The report gives 11 policy recommendations to improve growth, including passage of a Taxpayer Protection Act to force lawmakers to tie spending increases to inflation and population growth. Legislators should also add five-year sunset provisions to existing and future state government programs.
“It is time to evaluate programs for their effectiveness,” says McNeill. “It is time to determine whether or not those dollars should be continued to be spent in these programs or can they be reallocated to more important priorities.”
Bailey says transparency and evaluation of government programs are good goals, but he says that shouldn’t lead to further cuts to services that are already woefully underfunded due to 20 state budget reductions since the 2008 recession. He says those cuts have undermined critical government services like education and infrastructure that he contends are fundamental to growth and prosperity. Bailey also argues that the 2018 tax cuts will further slow the rate of revenue growth for the state.
“What we need to do is go back to what we had for 100 years and what the majority of states still have, which is a graduated income tax that asks more of those who have more,” he says.
If tax policy were required to be revenue neutral, Bailey argues, there is no way the state could collect enough money to make up for the cuts endured over the last decade. He also says that states with the highest marginal tax rates on the wealthy perform better in gross domestic product per capita, average income growth, and unemployment. Bailey says even North Carolina, a state cited by McNeill as outpacing Kentucky, was able to invest in education and infrastructure because it had the highest income tax rates in the South until recently.
Bailey further adds that Kentucky has suffered economically not because of a progressive redistribution of wealth but because of a legacy of extractive industries like coal mining that have taken wealth out of the state.
Other Options for Promoting Growth
In addition to restoring a graduated income tax, Bailey also advocates for a gradual increase of the minimum wage to $15 an hour. He says that would raise the wages of 625,000 Kentuckians and lift the economy of the entire state.
“That’s the kind of economic development policy that you actually see in the most prosperous states,” says Bailey, “but it’s the kind of thing that we’ve neglected.”
But with Republican supermajorities in both chambers of the legislature, that’s unlikely to happen. Shanks says the Kentucky Chamber also opposes a mandated wage hike for Kentuckians.
“We want to see wage growth,” she says, “but we want to see that through economic growth.”
Shanks contends Kentucky is on the path to growth thanks to a robust manufacturing sector, the 2018 tax overhaul, changes to workers compensation, passage of a right-to-work law, and repeal of the prevailing wage mandate. But then the pandemic stalled that growth, she says.
For the new year, the Chamber’s policy recommendations include creating a healthy, educated, and skilled workforce; encouraging knowledge-based entrepreneurship; and building a modern infrastructure. She says if employers don’t think they can grow here, they’ll look to locate in other states like Tennessee.
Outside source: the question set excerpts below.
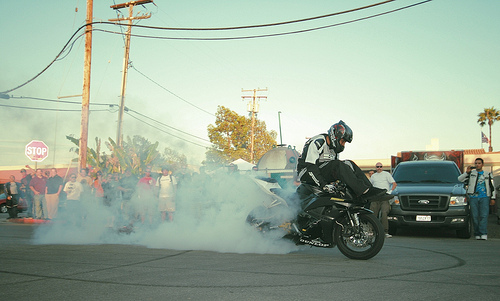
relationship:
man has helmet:
[333, 120, 352, 158] [323, 113, 357, 155]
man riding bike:
[333, 120, 352, 158] [234, 153, 395, 273]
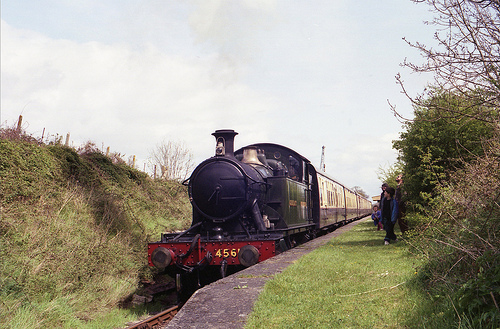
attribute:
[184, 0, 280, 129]
smoke — black, faint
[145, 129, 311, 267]
engine — steam, large, black, old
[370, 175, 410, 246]
people — standing, waiting, walking, small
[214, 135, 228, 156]
bell — metal, large, silver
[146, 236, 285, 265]
cow catcher — red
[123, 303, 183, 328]
train track — rusty, metal, brown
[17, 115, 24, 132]
fence post — wooden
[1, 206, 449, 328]
grass — green, growing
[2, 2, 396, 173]
background — blue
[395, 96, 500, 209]
trees — green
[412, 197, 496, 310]
shrubs — green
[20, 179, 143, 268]
weeds — brown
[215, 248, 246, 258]
numbers — yellow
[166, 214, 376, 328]
path — grey, concrete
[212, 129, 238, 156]
smoke stack — metal, black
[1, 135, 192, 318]
hillside — covered, small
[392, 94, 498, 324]
bushes — green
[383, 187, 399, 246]
person — looking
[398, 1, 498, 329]
tree — bare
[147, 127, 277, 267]
front of train — view, black, red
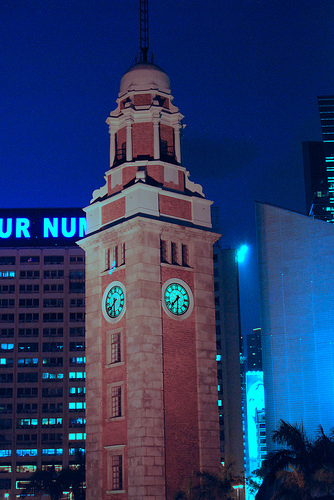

“We need to bring people to Kentucky and people to realize that Kentucky is a place for opportunity, where you can have really great quality of life,” says Shanks. “By becoming more competitive, what we’re doing is attracting more jobs to our state, more investment, and we are growing our population.”
One tax increase the Chamber endorses is a hike in the gasoline tax to help fund state and local road projects. Shanks says that it is a revenue measure that keeps the state competitive and grows jobs.
“It’s a tax,” she says, “but it’s a tax that puts people back to work [and] it stays in Kentucky.”
Even if it’s marketed as a “user fee,” McNeill says a gas tax increase is unnecessary when the state already spends $1.5 billion a year on road projects. Plus, he argues it hurts low-income families at a time when they’re already struggling to make ends meet.